Passage provided
# Repair Boroken Window Glass



## jrahman (Jun 28, 2011)

One of my family room's window glass has been broken. The window is vinyl window with two layers of glasses. The inner side (room side) glass is broken while the outer side glass is intact.

I have contacted couple of local contractors over phone, they told me I have to replace both glasses (inner and outer) because it is "thermal window glass" with two layers of glasses.

My question is:
1) Should I really replace both layers of glasses of the window ?
2) Can anyone give be an estimate of cost for replacement ? (I am in Ottawa, Canada, window size: 6 feet by 2 feet (glass size: 5 feet by 1.5 feet)

Thanks.


----------



## kok328 (Jun 28, 2011)

Yes you have to replace both layers.
Your best bet is to remove the window and take it to a local window/door supply house for replacement.


----------



## nealtw (Jun 28, 2011)

Your window is a factory sealed unit, the two peices of glass come as one.


----------



## TxBuilder (Jun 29, 2011)

Nealtw is correct. I don't think you can buy them separately. They come already in the window pane.


----------



## kamikaza333 (Jul 21, 2011)

Yes. You definitely need to replace them both.


----------



## martinchris (Jul 23, 2012)

In this kind of situation, it&#8217;s always good to replace the window instead of repairing it. Repairing a two layer window can be very costly for you when only one layer of the window is damaged and other one is good. One more thing is that we can&#8217;t predict the estimated cost of window replacement until we don&#8217;t have any idea about the size and type of window you need.


----------

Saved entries
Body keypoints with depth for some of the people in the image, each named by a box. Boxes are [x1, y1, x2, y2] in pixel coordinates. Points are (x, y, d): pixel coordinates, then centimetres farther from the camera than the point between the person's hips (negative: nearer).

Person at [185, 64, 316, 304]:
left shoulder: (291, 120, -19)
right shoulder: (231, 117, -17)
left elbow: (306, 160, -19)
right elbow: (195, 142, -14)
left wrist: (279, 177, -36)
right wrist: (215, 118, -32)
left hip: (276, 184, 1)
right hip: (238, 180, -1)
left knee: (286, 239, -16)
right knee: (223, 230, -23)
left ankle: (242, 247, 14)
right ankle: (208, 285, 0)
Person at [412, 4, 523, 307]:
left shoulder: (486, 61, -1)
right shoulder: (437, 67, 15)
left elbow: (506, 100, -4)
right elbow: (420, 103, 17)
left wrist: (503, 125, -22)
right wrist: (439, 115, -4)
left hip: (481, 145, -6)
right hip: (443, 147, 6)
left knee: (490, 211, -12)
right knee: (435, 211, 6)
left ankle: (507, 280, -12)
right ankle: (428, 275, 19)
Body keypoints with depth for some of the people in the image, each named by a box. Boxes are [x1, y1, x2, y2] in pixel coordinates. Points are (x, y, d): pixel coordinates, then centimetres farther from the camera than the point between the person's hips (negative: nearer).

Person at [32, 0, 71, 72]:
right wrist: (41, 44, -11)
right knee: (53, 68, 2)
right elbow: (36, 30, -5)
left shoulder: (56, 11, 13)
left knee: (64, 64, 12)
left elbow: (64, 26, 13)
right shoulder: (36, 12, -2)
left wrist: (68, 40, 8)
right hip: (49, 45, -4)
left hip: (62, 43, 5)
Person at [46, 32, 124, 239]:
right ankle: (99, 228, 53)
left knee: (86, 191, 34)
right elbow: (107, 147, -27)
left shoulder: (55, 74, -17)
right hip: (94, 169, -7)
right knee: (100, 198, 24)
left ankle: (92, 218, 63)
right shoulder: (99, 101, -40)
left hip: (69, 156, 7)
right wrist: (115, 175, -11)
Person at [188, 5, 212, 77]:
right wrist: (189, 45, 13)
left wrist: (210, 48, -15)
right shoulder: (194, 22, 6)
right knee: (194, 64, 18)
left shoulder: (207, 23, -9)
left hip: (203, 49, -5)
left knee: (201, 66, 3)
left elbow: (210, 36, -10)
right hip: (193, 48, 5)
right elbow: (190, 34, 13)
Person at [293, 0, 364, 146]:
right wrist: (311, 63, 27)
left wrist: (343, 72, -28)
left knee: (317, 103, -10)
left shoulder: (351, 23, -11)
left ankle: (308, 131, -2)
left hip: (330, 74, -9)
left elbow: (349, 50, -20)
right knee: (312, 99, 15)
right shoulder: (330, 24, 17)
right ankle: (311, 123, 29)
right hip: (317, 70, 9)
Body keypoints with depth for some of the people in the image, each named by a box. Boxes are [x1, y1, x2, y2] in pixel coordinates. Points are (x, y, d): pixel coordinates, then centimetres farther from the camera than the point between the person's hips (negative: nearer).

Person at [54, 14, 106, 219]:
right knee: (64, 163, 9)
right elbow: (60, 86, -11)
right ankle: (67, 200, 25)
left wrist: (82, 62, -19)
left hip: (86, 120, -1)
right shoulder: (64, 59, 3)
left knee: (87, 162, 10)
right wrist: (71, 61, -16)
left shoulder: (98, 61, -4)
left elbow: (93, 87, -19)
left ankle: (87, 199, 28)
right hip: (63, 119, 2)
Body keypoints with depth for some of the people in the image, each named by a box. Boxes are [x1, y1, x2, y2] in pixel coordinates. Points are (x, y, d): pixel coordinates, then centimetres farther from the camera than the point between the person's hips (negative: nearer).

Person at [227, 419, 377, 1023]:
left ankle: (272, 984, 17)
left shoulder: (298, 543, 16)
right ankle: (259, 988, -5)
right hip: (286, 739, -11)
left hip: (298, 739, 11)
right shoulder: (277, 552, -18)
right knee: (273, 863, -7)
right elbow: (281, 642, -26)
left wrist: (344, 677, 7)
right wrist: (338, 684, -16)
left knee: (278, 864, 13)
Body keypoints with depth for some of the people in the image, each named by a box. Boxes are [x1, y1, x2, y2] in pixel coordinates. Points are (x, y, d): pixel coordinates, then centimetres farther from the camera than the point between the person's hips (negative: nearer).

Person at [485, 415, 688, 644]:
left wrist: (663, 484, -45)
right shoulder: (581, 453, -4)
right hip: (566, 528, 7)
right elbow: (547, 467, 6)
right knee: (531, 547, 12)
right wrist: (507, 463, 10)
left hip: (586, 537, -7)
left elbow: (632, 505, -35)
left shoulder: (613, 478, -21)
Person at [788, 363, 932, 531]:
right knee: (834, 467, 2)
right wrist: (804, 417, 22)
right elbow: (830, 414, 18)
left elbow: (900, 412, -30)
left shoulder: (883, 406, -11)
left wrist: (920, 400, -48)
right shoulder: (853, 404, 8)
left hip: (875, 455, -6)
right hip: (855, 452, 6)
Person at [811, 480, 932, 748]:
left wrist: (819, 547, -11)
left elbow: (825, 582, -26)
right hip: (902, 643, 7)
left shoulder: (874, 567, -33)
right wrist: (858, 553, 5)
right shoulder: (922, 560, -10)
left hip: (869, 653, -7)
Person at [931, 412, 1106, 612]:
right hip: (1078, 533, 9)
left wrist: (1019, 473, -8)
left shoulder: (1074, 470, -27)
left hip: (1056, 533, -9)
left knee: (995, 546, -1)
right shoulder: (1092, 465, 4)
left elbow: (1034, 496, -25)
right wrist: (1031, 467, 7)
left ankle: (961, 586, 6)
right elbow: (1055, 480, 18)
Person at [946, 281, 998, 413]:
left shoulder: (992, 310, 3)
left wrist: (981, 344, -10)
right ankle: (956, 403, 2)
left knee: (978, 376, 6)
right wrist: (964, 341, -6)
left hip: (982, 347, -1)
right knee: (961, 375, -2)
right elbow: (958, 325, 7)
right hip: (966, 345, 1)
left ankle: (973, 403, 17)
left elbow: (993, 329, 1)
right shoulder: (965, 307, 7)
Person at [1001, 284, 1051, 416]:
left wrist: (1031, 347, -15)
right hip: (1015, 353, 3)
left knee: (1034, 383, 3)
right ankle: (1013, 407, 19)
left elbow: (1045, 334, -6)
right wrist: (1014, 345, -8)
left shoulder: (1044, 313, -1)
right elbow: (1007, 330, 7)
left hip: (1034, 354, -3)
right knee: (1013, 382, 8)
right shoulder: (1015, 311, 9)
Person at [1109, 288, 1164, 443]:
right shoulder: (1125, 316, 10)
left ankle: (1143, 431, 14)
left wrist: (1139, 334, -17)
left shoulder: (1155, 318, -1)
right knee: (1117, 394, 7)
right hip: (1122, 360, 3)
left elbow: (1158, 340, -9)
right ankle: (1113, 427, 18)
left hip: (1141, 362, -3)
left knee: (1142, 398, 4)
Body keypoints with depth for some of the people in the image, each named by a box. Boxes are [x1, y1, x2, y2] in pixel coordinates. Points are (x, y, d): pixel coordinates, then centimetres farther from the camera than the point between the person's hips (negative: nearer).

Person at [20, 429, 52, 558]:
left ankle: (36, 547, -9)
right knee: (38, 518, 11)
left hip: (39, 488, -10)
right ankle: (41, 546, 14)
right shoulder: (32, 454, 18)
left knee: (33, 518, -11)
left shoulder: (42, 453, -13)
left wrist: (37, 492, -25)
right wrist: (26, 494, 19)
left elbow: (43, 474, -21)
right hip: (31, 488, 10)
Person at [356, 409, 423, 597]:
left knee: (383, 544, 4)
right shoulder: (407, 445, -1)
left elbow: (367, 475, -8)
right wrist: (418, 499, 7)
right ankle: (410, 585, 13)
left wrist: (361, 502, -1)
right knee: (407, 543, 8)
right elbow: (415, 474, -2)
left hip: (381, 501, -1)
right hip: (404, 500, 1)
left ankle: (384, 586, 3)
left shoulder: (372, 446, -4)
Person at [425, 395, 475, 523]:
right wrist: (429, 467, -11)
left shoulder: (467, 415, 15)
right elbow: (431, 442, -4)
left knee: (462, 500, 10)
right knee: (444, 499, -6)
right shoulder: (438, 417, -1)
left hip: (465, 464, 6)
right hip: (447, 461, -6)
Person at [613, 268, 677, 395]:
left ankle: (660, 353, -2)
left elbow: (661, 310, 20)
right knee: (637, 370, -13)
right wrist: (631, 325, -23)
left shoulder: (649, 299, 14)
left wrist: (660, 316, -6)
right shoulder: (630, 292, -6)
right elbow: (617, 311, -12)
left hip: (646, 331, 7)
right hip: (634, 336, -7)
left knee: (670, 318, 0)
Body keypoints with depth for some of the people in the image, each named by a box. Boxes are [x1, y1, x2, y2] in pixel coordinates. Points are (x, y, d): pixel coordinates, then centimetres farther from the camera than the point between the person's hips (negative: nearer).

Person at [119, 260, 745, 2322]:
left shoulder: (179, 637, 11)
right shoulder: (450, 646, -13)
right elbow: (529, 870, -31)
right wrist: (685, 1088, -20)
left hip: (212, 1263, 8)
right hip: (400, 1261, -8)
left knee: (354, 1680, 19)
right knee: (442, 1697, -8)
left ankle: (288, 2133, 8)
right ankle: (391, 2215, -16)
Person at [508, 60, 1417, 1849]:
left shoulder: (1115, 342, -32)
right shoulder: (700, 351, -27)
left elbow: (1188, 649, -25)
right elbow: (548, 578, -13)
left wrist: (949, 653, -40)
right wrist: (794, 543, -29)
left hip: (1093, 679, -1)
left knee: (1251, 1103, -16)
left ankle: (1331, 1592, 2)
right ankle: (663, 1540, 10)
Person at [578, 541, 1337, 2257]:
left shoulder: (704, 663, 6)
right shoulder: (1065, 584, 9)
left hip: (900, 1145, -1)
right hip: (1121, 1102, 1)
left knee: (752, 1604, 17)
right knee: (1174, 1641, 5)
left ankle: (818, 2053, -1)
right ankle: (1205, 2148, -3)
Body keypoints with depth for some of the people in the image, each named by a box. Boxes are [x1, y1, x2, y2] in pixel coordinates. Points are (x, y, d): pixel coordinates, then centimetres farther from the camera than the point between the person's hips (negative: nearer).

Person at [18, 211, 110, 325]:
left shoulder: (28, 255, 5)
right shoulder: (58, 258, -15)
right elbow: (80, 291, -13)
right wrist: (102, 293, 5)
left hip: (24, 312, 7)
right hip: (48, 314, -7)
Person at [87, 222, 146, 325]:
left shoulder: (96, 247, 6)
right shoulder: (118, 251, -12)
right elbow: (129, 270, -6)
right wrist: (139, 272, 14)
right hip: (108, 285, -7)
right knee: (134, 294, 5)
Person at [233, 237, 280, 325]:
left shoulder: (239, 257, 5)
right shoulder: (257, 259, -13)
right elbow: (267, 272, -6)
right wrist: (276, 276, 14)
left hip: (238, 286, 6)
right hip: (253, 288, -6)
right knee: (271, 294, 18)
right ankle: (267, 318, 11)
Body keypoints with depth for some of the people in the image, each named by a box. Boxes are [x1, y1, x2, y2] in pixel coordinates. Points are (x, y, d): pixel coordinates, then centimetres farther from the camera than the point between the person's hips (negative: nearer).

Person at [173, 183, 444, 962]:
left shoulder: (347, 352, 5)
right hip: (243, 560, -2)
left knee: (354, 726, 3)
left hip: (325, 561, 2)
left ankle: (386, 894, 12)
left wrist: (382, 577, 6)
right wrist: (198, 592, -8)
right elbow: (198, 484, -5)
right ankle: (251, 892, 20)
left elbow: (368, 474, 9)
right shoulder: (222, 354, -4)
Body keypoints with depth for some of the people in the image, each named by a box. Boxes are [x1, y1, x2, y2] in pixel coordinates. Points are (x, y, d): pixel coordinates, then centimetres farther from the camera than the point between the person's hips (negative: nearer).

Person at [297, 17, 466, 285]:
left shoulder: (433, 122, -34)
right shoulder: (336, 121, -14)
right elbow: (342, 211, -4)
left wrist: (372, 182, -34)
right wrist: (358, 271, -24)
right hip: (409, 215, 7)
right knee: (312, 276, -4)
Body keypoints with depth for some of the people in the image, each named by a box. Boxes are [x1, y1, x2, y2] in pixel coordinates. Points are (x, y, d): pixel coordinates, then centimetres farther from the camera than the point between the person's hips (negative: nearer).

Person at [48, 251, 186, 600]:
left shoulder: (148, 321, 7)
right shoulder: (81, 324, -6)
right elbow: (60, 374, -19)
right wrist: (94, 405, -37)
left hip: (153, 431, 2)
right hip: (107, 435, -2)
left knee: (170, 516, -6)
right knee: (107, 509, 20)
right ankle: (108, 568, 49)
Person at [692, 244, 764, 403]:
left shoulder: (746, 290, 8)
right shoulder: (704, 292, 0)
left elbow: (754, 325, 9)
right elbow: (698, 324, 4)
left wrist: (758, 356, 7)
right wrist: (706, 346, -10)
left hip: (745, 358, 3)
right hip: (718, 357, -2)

Task instructions
a – Answer these questions using the thread on broken window glass.
(i) Which of the two glass layers is broken, according to the first post?
(ii) Where is the person who started the thread located?
(iii) What kind of unit does nealtw say the window is?
b – Reproduce everything in the window glass thread from "## kok328 (Jun" down to "nealtw (Jun 28, 2011)".

Exercise responses
a –
(i) The inner (room-side) glass is broken; the outer glass is intact.
(ii) Ottawa, Canada.
(iii) A factory sealed unit, in which the two pieces of glass come as one.

b –
## kok328 (Jun 28, 2011)

Yes you have to replace both layers.
Your best bet is to remove the window and take it to a local window/door supply house for replacement.


----------



## nealtw (Jun 28, 2011)